Excerpted data>
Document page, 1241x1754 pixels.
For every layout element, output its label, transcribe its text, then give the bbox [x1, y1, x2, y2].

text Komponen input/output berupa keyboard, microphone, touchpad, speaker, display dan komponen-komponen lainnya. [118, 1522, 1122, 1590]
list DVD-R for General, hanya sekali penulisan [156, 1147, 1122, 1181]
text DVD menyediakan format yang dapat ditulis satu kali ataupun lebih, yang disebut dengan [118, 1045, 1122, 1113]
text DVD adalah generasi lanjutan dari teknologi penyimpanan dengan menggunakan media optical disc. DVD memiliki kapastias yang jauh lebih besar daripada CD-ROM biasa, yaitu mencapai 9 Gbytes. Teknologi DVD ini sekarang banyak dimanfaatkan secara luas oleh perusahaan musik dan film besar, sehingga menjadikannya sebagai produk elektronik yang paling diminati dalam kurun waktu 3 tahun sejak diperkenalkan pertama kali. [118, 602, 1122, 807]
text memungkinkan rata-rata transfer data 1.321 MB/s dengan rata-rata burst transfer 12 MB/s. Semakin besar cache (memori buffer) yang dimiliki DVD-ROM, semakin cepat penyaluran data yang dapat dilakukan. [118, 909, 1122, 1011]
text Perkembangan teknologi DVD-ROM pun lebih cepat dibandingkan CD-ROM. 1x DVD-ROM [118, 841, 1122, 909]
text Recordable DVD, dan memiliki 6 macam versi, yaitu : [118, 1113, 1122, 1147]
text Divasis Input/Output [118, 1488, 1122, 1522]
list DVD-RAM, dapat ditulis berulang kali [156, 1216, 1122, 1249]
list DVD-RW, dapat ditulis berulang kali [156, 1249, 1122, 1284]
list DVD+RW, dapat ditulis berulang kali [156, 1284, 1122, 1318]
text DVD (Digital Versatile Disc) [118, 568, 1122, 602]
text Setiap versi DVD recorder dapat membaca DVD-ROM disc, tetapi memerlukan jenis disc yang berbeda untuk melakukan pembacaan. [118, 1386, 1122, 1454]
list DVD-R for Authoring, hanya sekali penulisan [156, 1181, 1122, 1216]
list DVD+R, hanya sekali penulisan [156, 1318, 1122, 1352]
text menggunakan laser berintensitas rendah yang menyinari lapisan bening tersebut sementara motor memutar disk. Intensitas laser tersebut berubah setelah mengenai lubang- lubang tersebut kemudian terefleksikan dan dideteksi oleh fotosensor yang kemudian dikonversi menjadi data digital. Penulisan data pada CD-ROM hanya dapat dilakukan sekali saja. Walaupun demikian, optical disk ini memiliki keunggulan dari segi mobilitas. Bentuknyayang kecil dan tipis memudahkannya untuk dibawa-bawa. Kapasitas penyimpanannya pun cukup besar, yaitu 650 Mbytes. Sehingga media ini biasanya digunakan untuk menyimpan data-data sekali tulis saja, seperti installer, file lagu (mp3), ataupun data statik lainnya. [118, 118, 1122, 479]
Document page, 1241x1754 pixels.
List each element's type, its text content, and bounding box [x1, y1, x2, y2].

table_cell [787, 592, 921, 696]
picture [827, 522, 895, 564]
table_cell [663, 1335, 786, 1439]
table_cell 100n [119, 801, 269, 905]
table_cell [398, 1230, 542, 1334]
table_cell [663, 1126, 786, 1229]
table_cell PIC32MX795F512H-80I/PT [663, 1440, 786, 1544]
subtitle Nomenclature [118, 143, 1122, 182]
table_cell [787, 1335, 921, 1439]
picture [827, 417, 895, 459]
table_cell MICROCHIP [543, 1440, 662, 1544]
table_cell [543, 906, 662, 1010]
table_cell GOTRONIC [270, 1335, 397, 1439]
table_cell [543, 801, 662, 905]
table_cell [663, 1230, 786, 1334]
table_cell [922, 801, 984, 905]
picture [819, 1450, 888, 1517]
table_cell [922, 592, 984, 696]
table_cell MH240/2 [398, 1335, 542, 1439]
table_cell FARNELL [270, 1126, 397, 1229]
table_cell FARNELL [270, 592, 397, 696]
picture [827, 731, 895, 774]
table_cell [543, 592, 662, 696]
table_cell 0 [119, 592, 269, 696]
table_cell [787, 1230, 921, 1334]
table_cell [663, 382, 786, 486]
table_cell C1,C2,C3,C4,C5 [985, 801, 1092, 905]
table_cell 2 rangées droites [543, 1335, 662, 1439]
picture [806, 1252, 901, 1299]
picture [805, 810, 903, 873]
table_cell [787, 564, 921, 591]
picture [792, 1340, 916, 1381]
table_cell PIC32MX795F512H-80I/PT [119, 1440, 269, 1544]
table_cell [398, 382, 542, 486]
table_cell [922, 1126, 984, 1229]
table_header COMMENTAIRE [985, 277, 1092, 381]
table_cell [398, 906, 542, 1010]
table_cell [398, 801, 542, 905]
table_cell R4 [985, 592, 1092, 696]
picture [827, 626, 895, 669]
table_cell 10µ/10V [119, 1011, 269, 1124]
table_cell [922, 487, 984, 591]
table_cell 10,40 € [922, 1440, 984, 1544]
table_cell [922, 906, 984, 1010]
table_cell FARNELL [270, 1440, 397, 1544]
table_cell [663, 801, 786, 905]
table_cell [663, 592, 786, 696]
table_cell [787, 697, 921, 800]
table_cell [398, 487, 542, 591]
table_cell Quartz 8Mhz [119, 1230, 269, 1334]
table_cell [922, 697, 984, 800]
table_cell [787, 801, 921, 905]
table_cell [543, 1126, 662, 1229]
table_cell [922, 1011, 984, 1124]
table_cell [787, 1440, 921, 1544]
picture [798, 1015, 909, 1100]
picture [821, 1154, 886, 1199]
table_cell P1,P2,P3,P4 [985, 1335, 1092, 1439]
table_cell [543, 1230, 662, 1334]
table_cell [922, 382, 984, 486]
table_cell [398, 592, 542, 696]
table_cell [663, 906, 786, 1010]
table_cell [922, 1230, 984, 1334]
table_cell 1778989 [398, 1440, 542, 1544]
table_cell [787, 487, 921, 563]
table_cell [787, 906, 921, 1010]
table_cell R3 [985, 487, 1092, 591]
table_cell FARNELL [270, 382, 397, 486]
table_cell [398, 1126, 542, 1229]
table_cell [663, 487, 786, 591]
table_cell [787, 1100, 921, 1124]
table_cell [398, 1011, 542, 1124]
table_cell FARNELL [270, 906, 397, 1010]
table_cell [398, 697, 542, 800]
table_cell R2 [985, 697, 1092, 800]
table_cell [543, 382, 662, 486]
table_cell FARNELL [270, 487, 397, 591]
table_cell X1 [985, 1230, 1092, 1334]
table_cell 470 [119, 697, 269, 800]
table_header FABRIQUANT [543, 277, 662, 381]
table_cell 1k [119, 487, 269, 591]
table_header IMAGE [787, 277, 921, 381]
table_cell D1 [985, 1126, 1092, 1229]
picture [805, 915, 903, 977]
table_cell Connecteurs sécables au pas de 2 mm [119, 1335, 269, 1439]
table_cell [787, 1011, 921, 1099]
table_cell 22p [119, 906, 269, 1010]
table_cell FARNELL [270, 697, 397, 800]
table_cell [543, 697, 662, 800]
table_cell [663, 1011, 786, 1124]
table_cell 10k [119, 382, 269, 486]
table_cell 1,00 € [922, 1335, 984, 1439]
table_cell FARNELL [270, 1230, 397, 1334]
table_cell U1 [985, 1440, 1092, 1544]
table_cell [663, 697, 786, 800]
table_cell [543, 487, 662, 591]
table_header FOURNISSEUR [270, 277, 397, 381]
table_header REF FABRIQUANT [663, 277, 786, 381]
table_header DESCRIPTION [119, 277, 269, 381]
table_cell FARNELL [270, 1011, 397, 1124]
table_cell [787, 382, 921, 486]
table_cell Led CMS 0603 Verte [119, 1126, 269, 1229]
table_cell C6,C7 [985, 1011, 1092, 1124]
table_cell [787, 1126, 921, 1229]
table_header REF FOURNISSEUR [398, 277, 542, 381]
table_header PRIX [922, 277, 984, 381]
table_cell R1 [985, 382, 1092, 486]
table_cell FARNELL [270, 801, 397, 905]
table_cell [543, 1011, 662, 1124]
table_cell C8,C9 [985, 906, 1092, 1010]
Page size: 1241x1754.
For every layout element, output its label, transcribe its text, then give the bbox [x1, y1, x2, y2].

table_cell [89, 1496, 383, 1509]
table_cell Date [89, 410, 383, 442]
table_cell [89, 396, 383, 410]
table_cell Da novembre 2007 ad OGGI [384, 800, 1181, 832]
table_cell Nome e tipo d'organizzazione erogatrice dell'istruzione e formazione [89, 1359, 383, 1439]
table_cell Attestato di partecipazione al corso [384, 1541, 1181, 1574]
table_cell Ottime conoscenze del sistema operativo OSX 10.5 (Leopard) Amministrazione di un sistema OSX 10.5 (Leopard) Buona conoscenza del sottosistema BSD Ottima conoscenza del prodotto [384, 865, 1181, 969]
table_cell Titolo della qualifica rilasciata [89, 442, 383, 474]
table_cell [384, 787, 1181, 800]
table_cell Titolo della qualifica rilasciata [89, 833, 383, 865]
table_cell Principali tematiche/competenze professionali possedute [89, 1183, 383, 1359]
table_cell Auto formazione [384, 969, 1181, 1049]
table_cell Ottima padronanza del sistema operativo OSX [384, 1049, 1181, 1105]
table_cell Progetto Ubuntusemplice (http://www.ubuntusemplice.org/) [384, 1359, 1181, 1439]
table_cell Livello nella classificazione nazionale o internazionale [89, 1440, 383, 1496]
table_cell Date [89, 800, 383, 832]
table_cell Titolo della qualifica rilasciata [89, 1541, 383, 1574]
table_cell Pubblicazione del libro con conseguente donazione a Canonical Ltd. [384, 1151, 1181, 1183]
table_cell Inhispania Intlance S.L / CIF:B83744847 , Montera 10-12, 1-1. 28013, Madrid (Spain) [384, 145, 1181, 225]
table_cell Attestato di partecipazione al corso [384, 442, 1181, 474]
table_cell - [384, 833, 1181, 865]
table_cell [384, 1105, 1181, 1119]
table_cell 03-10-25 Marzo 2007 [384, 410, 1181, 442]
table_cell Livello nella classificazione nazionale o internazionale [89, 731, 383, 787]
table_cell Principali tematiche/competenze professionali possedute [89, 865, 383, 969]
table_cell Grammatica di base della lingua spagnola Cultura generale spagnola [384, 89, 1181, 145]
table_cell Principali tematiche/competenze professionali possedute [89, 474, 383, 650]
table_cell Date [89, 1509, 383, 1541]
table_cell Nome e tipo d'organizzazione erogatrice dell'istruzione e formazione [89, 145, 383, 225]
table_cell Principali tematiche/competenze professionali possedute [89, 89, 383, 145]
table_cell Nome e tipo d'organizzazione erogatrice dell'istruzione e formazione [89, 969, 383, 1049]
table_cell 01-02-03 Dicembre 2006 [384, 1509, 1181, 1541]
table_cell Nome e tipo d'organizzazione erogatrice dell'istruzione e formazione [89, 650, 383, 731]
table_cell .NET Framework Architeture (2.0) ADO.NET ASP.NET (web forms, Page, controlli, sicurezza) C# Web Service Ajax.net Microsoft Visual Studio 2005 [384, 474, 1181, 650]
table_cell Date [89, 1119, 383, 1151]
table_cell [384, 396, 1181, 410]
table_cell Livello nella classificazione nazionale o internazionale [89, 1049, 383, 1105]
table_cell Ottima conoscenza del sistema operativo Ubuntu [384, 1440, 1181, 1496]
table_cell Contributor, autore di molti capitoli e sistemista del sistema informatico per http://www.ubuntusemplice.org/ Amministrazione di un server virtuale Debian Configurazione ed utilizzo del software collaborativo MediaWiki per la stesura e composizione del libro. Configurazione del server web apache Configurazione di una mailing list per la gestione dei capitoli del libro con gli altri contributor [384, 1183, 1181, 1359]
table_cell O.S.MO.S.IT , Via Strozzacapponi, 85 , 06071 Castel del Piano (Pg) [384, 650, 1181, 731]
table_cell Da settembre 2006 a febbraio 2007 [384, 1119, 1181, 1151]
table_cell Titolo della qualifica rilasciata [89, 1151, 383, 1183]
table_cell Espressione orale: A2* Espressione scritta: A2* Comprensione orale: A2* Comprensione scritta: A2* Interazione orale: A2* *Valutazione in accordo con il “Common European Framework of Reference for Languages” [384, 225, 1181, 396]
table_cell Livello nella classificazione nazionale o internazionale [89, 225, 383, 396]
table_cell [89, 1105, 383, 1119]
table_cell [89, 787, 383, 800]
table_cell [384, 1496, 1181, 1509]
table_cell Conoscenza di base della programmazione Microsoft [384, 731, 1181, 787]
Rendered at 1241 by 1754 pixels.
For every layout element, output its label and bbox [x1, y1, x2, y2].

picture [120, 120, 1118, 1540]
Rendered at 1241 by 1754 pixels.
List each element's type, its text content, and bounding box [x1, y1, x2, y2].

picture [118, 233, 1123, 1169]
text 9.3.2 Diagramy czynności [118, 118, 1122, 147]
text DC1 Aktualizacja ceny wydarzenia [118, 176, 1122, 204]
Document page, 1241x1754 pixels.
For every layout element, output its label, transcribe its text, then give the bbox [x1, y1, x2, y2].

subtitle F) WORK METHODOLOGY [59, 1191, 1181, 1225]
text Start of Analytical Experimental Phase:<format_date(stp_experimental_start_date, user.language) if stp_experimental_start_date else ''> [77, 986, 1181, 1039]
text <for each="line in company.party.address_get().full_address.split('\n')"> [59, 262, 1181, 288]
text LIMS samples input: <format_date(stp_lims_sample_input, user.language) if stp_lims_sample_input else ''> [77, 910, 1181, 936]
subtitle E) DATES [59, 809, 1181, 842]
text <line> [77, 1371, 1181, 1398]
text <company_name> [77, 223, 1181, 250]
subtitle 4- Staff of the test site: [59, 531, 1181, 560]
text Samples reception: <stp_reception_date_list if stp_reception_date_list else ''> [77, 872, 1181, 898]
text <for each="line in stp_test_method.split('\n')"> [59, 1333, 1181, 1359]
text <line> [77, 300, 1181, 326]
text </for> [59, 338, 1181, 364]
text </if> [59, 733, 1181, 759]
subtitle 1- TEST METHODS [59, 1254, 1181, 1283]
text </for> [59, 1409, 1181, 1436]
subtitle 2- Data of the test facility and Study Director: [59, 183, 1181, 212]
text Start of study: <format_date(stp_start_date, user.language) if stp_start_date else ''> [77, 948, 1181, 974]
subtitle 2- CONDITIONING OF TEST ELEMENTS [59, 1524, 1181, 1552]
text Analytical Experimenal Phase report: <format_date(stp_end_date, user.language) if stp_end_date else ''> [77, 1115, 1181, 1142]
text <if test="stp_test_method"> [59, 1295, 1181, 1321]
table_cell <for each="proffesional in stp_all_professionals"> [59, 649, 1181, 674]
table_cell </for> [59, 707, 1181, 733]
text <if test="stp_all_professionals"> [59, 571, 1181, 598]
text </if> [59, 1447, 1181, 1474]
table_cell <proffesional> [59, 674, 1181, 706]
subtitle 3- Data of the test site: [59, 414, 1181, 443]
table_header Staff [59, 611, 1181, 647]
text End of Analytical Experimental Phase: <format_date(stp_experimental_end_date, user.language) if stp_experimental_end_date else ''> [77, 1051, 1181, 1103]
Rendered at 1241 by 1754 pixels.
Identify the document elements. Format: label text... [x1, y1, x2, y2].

What the exercise asks>
Pick out each line of the material that contains the word "ditulis", and copy those lines in full.

Completed task>
text DVD menyediakan format yang dapat ditulis satu kali ataupun lebih, yang disebut dengan [118, 1045, 1122, 1113]
list DVD-RAM, dapat ditulis berulang kali [156, 1216, 1122, 1249]
list DVD-RW, dapat ditulis berulang kali [156, 1249, 1122, 1284]
list DVD+RW, dapat ditulis berulang kali [156, 1284, 1122, 1318]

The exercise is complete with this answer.